Background information
- Born: 1974 (age 51–52)
- Origin: Artemisa, Cuba
- Genres: Son, Afro-Cuban jazz
- Occupation: Singer-songwriter

= Adonis Puentes =

Cuban-Canadian singer-songwriter (born 1974)

Adonis Puentes (born 1974) is a Cuban-Canadian singer-songwriter who sings in Spanish and English.

== Biography ==
Puentes was born in Artemisa, Cuba, the son of guitar player and music teacher Valentin Puentes and the twin brother of Alex Cuba. At the age of six, the brothers began performing in a children's guitar ensemble. As adults, they shifted into jazz fusion styles and formed their own band, Puentes Brothers. They both later emigrated to Canada after marrying Canadian women they met while touring in the country.

The Puentes Brothers garnered a Juno Award nomination for Best Global Album at the Juno Awards of 2001. They parted ways as a band to launch solo careers in 2004, but have continued to cowrite songs.

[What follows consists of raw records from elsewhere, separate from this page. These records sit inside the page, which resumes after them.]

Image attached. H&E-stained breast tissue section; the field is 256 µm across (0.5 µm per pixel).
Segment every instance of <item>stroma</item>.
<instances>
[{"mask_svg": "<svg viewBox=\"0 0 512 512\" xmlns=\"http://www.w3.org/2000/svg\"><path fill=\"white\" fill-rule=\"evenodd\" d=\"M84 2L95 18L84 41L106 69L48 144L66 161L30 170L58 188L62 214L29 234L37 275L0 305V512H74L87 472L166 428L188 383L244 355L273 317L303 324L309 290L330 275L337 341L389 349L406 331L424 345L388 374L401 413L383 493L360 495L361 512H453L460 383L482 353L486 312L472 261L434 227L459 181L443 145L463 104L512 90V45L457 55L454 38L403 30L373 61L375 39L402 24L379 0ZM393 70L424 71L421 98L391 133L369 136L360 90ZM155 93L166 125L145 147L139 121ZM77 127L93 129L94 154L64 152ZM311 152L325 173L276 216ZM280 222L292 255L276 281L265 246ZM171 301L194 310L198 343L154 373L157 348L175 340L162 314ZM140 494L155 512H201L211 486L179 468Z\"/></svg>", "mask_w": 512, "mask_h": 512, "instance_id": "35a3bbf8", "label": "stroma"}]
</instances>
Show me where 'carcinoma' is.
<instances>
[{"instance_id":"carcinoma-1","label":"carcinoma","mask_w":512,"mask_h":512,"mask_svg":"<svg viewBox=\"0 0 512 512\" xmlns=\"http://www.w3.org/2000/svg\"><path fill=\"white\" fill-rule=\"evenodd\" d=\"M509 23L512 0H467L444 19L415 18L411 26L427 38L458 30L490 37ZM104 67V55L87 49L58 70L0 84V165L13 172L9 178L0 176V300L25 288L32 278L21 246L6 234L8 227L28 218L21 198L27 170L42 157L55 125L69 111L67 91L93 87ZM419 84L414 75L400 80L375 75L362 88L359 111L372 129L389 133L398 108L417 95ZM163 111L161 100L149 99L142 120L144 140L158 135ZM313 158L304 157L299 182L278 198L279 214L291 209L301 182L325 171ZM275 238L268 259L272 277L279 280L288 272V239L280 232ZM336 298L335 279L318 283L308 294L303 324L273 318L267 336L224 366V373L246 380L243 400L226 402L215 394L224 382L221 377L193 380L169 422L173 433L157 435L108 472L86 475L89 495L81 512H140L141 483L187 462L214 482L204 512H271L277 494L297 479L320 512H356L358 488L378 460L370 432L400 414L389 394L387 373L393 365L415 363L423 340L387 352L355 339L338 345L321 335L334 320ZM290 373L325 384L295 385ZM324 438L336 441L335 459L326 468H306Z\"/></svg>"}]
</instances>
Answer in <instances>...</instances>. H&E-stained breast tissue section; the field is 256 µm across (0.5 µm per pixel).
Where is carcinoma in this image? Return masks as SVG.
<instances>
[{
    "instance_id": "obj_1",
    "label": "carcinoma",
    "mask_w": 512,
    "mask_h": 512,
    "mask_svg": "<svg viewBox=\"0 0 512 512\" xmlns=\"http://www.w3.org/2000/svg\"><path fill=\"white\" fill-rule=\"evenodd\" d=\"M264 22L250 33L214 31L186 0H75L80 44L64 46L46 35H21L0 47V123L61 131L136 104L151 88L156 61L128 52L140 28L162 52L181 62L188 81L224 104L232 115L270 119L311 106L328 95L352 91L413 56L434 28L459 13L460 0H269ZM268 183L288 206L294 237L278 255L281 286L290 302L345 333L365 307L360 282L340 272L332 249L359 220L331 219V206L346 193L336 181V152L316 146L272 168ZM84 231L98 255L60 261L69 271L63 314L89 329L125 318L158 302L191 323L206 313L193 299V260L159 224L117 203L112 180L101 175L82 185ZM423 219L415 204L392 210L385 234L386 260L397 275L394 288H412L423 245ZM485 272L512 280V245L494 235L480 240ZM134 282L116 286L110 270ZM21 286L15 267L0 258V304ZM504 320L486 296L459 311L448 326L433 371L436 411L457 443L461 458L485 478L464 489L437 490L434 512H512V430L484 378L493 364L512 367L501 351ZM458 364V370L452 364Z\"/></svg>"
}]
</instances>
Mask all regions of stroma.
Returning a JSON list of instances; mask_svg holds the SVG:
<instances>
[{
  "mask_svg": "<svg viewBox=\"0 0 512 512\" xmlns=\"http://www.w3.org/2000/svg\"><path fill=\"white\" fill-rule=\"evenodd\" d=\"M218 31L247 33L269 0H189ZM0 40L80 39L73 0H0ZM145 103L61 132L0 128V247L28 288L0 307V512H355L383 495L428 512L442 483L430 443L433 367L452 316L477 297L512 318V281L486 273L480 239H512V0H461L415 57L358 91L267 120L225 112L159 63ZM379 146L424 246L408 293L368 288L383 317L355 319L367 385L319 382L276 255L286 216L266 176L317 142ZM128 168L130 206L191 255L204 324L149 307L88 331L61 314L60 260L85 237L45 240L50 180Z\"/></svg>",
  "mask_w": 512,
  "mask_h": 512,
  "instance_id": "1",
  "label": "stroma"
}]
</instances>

As a solo artist, Puentes fronts the Voice of Cuba Orchestra, was a guest musician in José Rizo's projects Mongorama and Jazz on the Latin Side All Stars, and has performed with Celia Cruz and Ruben Blades. At the Juno Awards of 2014, he was a shortlisted nominee for World Music Album of the Year for his album Sabor A Café.